Copy out the entries below word for word, beginning at the line that contains "How many bars are there in each group?" and stopping after the line that contains "Which series has". Leave the pictures out of your answer.

═════ Material supplied

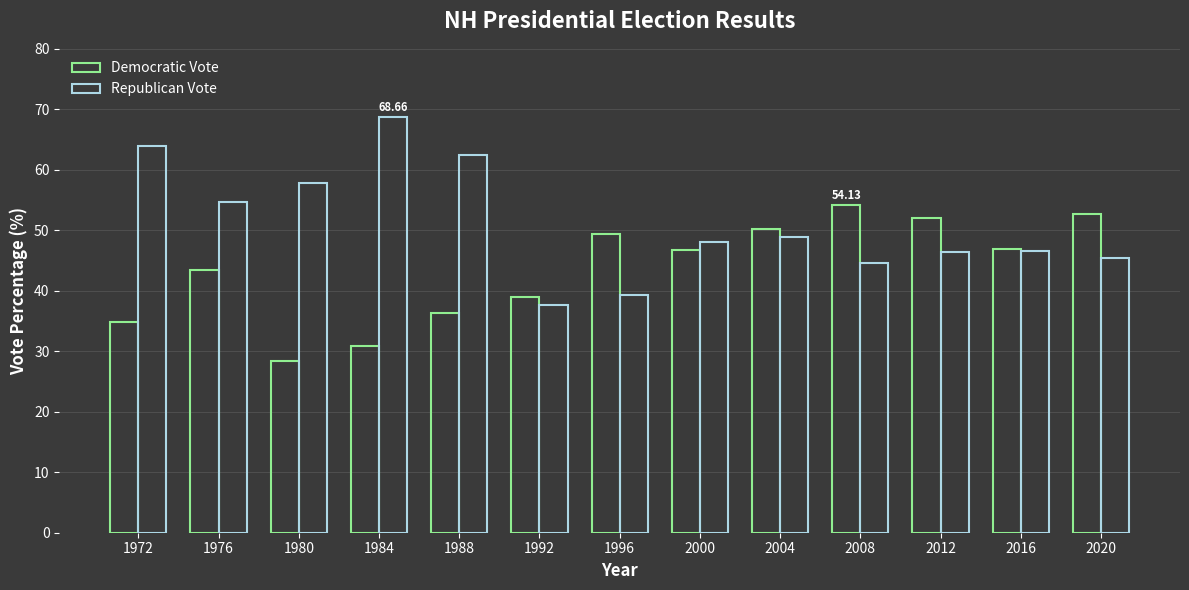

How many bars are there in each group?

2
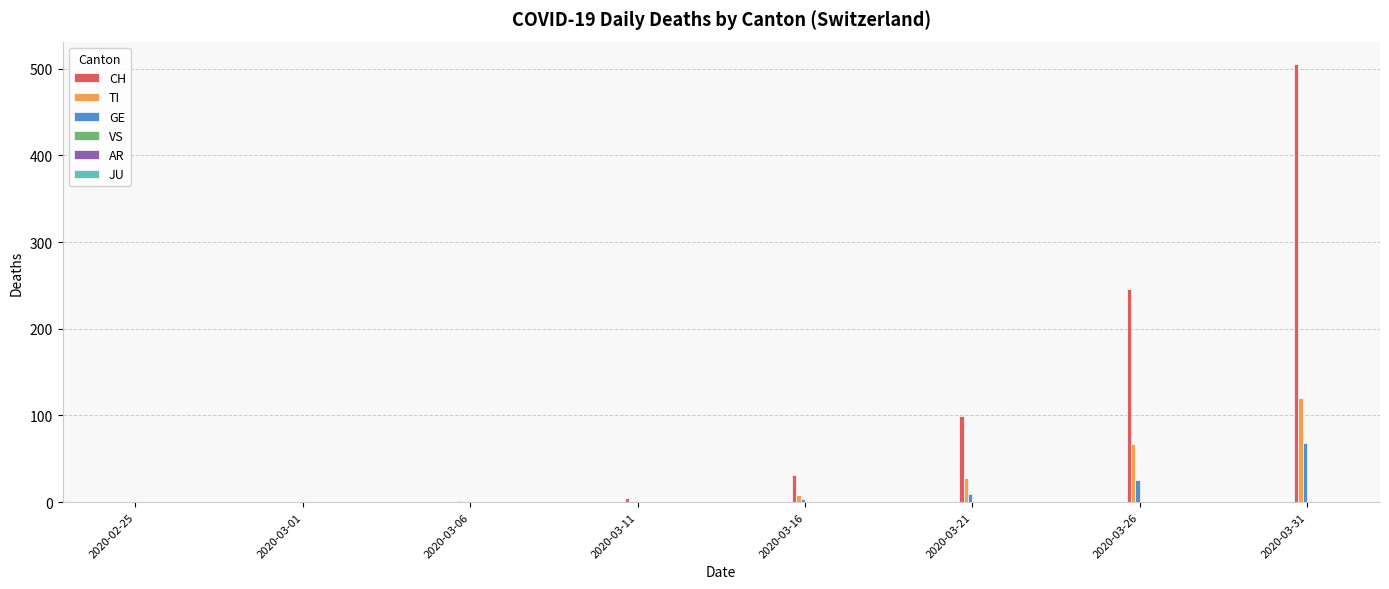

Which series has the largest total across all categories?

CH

══════════
═════ Material supplied

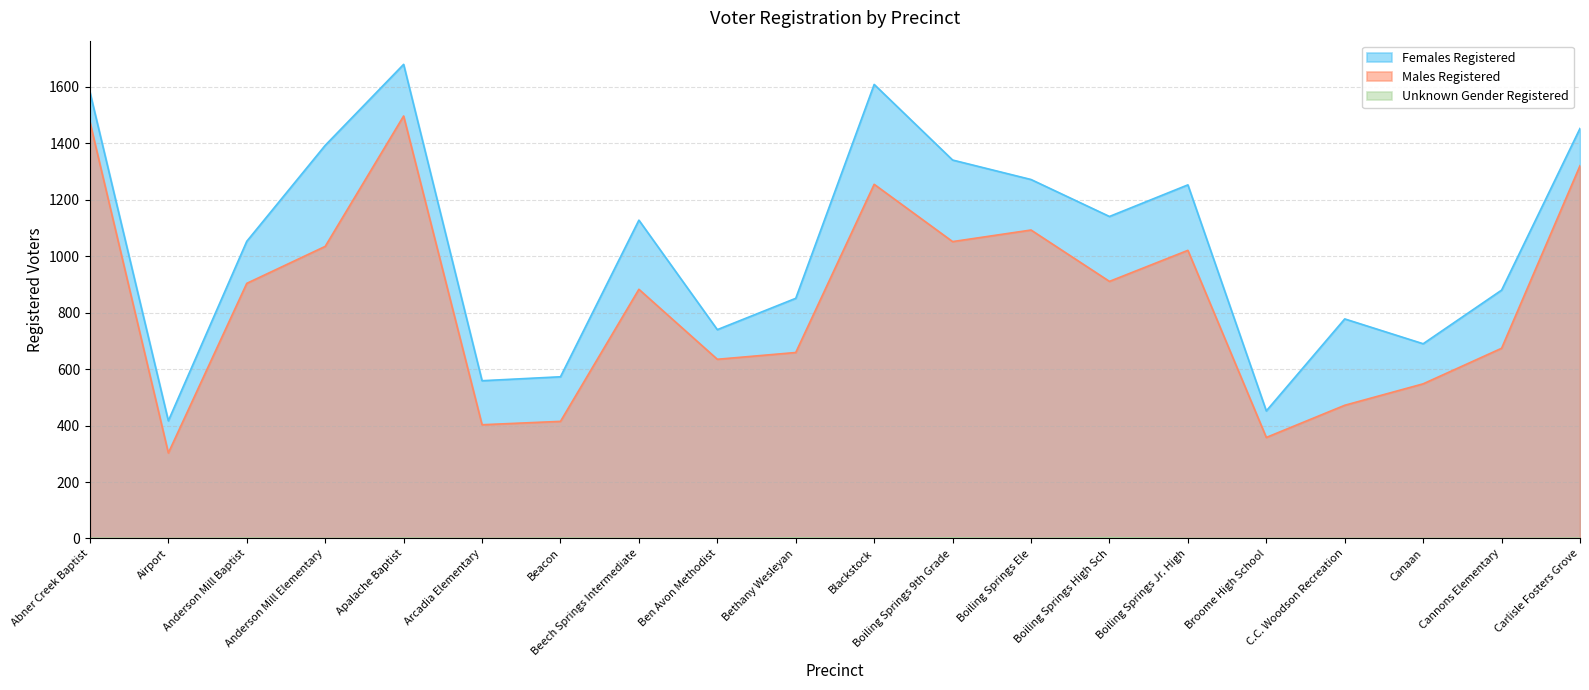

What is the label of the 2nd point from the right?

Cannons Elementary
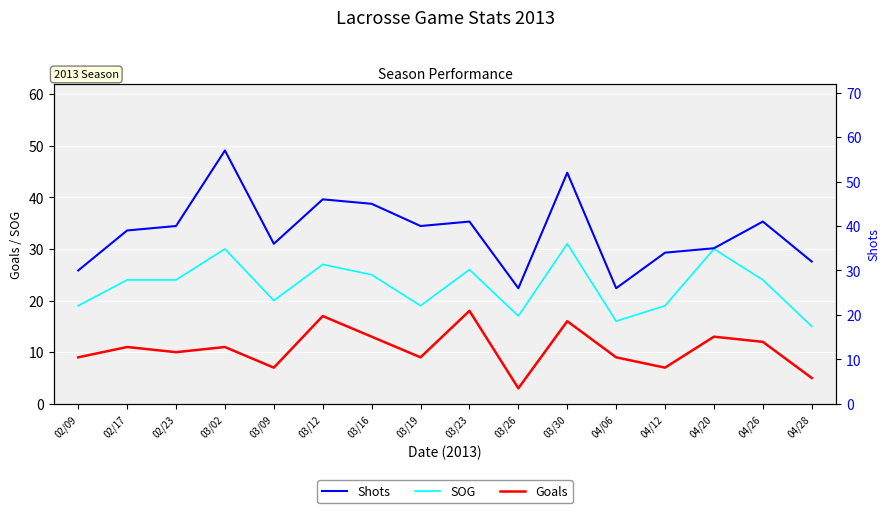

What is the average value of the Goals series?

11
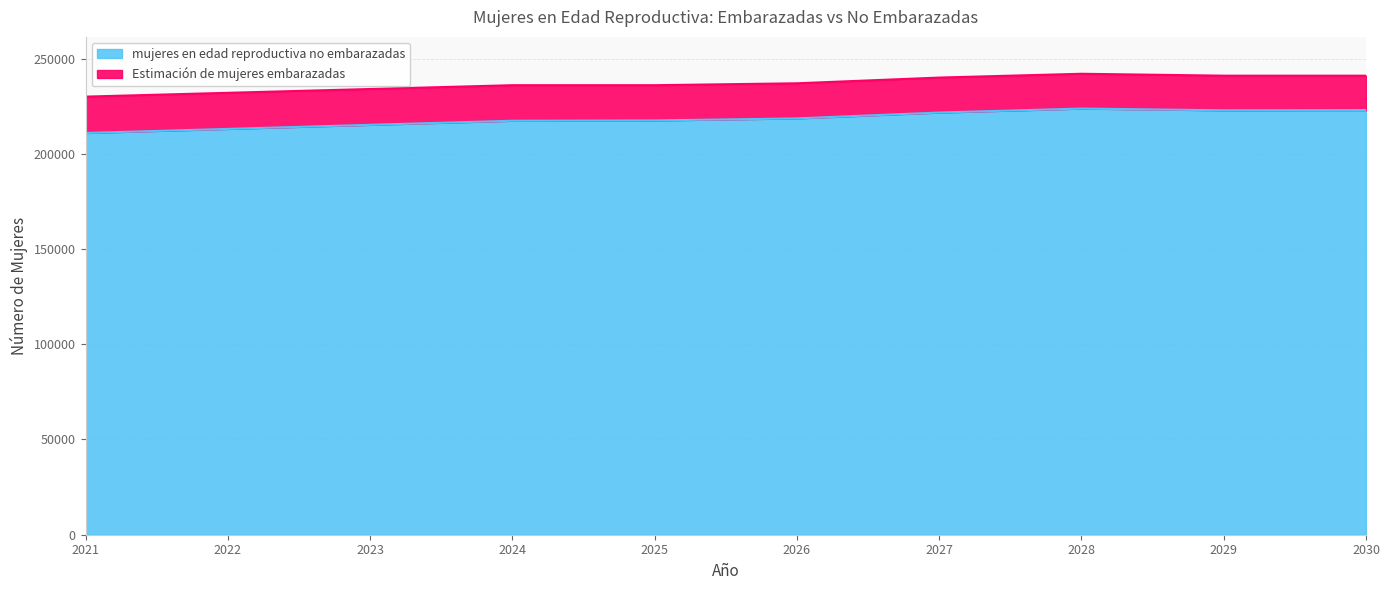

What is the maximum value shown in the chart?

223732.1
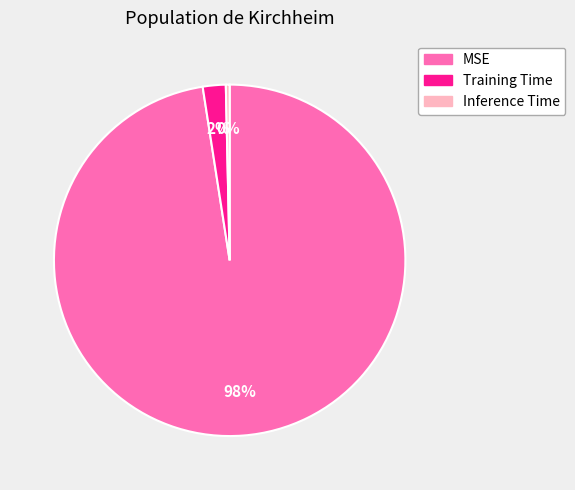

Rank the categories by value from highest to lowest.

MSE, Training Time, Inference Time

══════════

[Answer]
How many bars are there in each group?

2

Which series has the largest total across all categories?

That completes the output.